Case's latest release took a slight step away from system-based gameplay, and back to the more narrative interactivity of Coming Out Simulator 2014. Adventures with Anxiety represents Case's own struggles with accepting and coping with anxiety disorder. The game's intent was to help teach players how to have a better relationship with themselves as well as with other people. In an interview with Storybench, Case explains that games are her format of choice, just like a musician uses song to express themselves. For Case, "[she] could use the choices in the game to force the player to reflect on, and express, their own deepest fears and then create a healthier relationship with those fears".

Adventures with Anxiety, along with some of her other projects, are public domain, and the webpage of the games feature the full source code for free. Case explains that she benefited greatly from the public open source codes of others when she started out making games. She wants to pay it forward and stimulate others to make games as well.

=== Other works ===
Case released Nothing to Hide, a stealth game prototype, in 2013. The surveillance/privacy-themed video game prototype was crowdfunded and opened under CC0 on GitHub between 2013 and 2015.

Gameplay of We Become What We Behold

In 2016, Case released We Become What We Behold, a game about yellow journalism and vicious cycles.
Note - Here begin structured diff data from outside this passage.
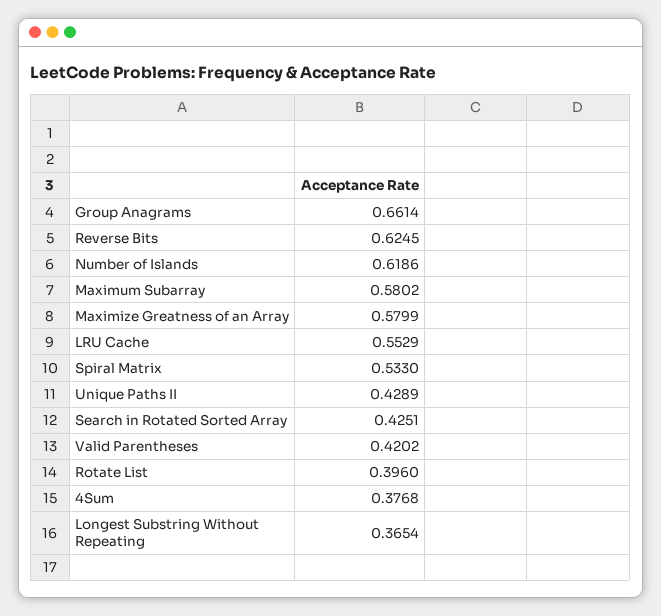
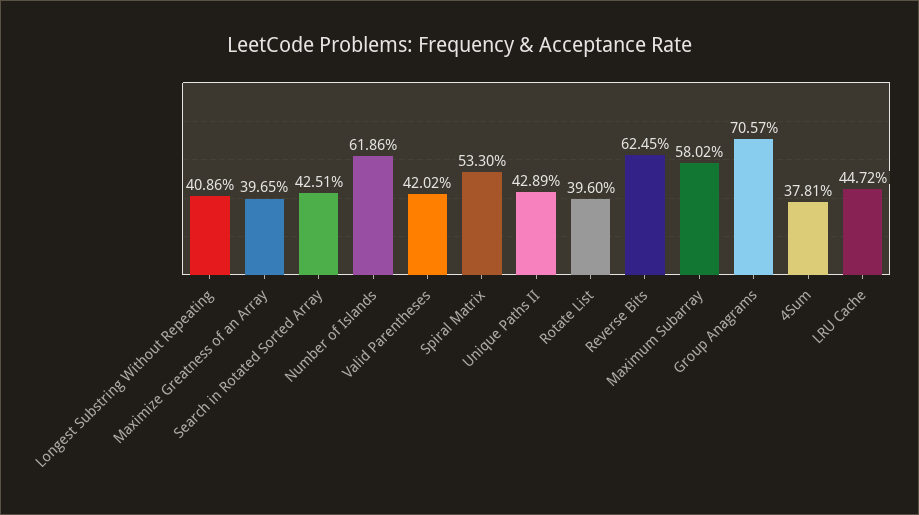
  {
-   "Group Anagrams": 0.6614,
+   "Group Anagrams": 0.7057,
    "Reverse Bits": 0.6245,
    "Number of Islands": 0.6186,
    "Maximum Subarray": 0.5802,
-   "Maximize Greatness of an Array": 0.5799,
+   "Maximize Greatness of an Array": 0.3965,
-   "LRU Cache": 0.5529,
+   "LRU Cache": 0.4472,
    "Spiral Matrix": 0.533,
    "Unique Paths II": 0.4289,
    "Search in Rotated Sorted Array": 0.4251,
    "Valid Parentheses": 0.4202,
    "Rotate List": 0.396,
-   "4Sum": 0.3768,
+   "4Sum": 0.3781,
-   "Longest Substring Without Repeating": 0.3654
+   "Longest Substring Without Repeating": 0.4086
  }

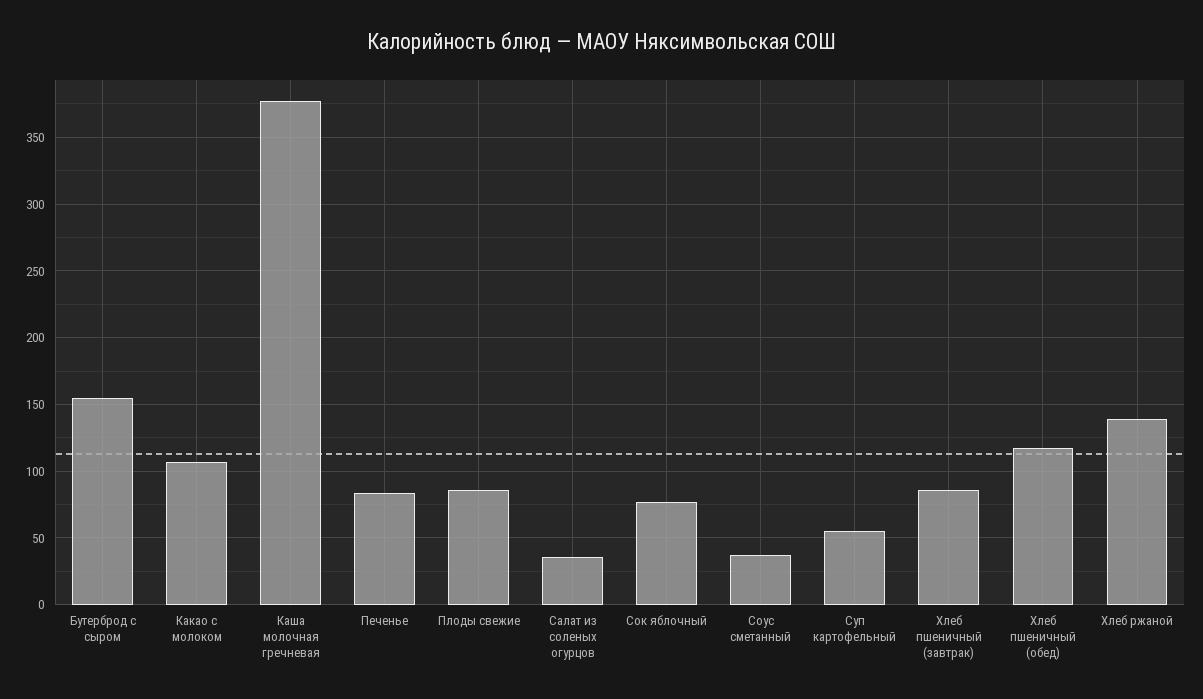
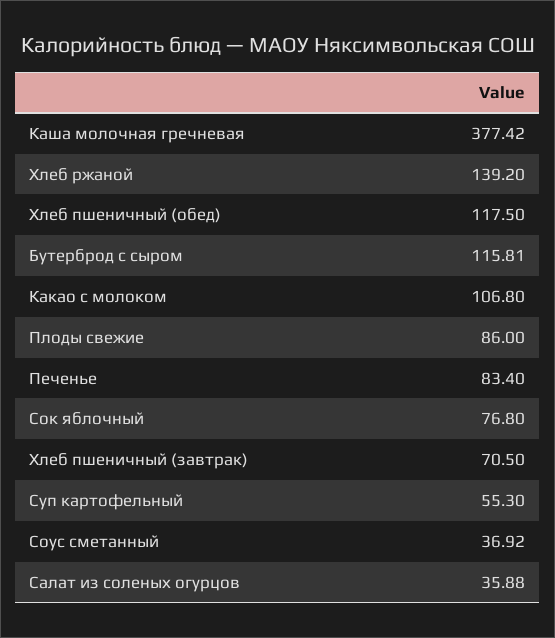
  {
-   "Бутерброд с сыром": 155,
+   "Бутерброд с сыром": 115.81,
    "Какао с молоком": 106.8,
    "Каша молочная гречневая": 377.42,
    "Печенье": 83.4,
    "Плоды свежие": 86,
    "Салат из соленых огурцов": 35.88,
    "Сок яблочный": 76.8,
    "Соус сметанный": 36.92,
    "Суп картофельный": 55.3,
-   "Хлеб пшеничный (завтрак)": 85,
+   "Хлеб пшеничный (завтрак)": 70.5,
    "Хлеб пшеничный (обед)": 117.5,
    "Хлеб ржаной": 139.2
  }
In 2017, Case released the interactive presentation The Evolution of Trust. In an attempt to explain the Christmas truce and the rise of mistrust in modern society, The Evolution of Trust uses a prisoner's dilemma–like thought experiment. As the presentation goes on, most optimal play styles to the experiment are discussed, and the experiment is expanded upon to include factors like human mistakes and repeated interactions.

During the COVID-19 pandemic, Case has also released an explainer about the spread of COVID-19 and how they interact with lockdown measures, and an awareness comic about the use and need for contact tracing apps that are surveillance free.

== Personal life ==
Case is a trans woman and has chosen to be referred to in female or gender-neutral terms. She was born in Singapore and moved with her family to Vancouver when she was young.